▶ [Supplied material]

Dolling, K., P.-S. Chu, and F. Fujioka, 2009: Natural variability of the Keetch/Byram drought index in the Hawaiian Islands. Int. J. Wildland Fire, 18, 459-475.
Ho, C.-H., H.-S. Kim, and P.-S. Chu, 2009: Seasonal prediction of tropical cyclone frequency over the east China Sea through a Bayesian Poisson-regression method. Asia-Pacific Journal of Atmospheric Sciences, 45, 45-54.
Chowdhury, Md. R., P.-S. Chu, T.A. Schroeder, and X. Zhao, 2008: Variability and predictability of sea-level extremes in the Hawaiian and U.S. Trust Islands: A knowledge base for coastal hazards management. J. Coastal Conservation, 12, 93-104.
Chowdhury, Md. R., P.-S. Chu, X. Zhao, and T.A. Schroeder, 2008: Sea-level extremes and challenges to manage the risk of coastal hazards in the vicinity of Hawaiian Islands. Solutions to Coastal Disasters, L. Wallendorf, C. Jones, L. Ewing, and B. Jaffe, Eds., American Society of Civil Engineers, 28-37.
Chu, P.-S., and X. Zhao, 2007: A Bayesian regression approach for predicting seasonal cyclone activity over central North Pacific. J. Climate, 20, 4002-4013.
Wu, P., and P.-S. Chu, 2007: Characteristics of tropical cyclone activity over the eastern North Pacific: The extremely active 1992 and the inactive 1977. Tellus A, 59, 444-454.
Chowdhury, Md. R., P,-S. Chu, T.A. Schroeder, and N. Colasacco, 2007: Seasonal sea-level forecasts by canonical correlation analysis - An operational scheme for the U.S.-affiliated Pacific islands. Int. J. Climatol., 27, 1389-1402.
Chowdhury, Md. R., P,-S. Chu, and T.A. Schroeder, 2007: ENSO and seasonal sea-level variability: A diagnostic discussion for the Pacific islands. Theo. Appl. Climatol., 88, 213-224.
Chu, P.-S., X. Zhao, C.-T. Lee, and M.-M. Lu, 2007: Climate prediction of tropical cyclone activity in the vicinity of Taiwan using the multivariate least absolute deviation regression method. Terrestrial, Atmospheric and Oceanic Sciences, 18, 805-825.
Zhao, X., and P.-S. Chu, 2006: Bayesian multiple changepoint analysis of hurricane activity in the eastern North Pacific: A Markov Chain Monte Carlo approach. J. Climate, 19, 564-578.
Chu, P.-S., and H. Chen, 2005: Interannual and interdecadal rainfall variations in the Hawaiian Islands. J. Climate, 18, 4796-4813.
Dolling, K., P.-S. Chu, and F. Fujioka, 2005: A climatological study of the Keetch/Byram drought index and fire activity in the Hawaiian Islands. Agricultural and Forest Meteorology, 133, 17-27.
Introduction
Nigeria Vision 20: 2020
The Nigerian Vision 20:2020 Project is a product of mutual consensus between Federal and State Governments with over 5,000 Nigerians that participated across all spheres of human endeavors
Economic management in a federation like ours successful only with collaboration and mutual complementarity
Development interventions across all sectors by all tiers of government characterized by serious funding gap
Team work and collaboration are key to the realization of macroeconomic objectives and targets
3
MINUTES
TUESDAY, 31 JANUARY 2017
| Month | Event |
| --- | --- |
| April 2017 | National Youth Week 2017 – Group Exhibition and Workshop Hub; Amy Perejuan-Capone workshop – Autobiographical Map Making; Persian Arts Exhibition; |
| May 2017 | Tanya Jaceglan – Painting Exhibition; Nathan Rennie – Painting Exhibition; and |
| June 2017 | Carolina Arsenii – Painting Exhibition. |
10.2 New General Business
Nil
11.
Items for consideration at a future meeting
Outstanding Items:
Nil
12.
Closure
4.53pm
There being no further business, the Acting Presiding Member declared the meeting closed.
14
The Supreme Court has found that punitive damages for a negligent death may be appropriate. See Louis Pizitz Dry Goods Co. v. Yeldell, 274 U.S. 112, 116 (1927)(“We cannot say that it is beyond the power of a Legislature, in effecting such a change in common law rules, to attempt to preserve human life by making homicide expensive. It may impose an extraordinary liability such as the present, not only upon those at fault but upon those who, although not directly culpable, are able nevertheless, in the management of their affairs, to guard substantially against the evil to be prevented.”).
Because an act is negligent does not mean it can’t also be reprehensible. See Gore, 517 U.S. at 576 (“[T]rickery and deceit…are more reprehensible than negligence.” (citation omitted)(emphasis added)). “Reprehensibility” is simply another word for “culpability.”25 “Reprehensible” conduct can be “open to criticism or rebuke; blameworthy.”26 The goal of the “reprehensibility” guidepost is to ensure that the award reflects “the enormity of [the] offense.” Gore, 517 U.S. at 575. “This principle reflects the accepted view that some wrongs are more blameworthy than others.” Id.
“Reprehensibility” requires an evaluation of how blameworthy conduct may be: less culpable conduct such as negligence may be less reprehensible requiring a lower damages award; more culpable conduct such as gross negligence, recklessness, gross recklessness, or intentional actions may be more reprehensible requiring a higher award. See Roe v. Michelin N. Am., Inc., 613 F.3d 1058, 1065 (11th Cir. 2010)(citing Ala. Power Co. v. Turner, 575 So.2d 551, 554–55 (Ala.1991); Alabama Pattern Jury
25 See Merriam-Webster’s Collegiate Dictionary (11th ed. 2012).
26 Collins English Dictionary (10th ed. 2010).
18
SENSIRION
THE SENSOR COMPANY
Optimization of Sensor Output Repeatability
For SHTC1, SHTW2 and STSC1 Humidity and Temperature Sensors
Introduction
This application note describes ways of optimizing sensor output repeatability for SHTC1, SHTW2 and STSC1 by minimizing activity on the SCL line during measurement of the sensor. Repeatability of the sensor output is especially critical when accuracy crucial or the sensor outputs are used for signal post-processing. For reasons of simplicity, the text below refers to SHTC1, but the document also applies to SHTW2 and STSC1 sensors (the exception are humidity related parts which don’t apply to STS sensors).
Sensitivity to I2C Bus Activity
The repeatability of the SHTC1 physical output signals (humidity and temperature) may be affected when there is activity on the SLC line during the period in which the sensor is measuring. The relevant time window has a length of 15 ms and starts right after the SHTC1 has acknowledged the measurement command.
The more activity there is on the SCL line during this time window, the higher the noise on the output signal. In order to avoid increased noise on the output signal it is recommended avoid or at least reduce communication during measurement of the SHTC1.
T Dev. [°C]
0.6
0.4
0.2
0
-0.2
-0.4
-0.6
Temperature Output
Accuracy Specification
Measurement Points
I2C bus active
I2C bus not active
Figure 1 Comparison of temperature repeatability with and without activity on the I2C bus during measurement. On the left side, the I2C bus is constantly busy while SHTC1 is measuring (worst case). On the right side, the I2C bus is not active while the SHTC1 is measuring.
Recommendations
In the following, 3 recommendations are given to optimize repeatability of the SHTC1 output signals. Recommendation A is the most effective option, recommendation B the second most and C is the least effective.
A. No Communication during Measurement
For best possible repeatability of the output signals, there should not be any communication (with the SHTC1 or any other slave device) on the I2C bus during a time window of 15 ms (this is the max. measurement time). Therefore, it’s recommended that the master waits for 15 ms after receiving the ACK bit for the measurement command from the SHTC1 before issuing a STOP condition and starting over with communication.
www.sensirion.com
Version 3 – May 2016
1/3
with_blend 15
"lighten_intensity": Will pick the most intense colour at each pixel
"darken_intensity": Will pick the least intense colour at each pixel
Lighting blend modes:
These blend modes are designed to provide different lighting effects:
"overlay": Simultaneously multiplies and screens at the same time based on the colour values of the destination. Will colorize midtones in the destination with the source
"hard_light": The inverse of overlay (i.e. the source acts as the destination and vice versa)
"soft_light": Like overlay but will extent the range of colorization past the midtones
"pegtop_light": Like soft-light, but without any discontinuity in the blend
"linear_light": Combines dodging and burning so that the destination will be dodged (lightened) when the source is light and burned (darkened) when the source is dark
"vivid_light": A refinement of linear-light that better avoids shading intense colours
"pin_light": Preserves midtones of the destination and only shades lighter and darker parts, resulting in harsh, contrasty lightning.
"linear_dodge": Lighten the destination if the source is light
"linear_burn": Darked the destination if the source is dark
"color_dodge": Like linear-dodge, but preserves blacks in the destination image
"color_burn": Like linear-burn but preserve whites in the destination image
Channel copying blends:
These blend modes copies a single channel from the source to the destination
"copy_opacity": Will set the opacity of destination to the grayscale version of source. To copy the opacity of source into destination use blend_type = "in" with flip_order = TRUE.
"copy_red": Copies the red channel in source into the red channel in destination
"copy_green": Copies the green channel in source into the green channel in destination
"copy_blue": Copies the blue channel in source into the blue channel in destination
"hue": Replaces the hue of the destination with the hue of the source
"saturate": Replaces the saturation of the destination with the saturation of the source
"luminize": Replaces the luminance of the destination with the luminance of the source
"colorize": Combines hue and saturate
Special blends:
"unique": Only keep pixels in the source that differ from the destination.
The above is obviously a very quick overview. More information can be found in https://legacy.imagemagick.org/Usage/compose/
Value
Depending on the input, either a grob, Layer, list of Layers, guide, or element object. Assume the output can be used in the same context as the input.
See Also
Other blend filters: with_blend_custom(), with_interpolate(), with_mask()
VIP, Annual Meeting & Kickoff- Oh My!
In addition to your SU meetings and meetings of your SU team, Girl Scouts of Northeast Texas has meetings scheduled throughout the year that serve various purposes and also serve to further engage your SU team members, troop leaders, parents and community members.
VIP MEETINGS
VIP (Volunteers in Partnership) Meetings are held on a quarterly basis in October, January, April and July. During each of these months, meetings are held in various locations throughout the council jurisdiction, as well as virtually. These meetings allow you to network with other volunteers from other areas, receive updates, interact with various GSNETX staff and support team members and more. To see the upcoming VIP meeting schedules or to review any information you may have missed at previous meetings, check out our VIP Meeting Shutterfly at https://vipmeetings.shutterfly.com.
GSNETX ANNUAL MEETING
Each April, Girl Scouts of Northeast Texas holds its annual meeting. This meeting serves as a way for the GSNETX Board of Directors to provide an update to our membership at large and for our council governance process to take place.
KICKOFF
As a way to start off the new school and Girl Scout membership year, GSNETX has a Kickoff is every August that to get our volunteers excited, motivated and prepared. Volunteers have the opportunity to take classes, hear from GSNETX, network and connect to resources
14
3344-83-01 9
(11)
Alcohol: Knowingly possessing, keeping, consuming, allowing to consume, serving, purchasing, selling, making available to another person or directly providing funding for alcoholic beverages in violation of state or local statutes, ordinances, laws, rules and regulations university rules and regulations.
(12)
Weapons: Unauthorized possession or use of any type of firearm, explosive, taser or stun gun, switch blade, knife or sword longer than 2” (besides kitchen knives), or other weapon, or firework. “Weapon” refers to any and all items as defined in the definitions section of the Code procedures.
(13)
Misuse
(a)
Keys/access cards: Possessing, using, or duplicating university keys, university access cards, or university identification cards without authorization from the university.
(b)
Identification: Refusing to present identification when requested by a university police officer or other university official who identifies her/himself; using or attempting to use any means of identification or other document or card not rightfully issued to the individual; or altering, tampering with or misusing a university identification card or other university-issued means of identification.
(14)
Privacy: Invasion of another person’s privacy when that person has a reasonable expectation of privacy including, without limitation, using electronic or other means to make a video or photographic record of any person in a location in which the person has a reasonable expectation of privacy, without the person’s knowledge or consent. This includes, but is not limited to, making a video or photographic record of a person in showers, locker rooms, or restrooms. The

▶ [Activity] Referring to the material above, set down exactly the lines between the line with "and vice versa)" and the line with "shading intense colours", inclusive, and no other lines.

▶ [Solution to this exercise]
"hard_light": The inverse of overlay (i.e. the source acts as the destination and vice versa)
"soft_light": Like overlay but will extent the range of colorization past the midtones
"pegtop_light": Like soft-light, but without any discontinuity in the blend
"linear_light": Combines dodging and burning so that the destination will be dodged (lightened) when the source is light and burned (darkened) when the source is dark
"vivid_light": A refinement of linear-light that better avoids shading intense colours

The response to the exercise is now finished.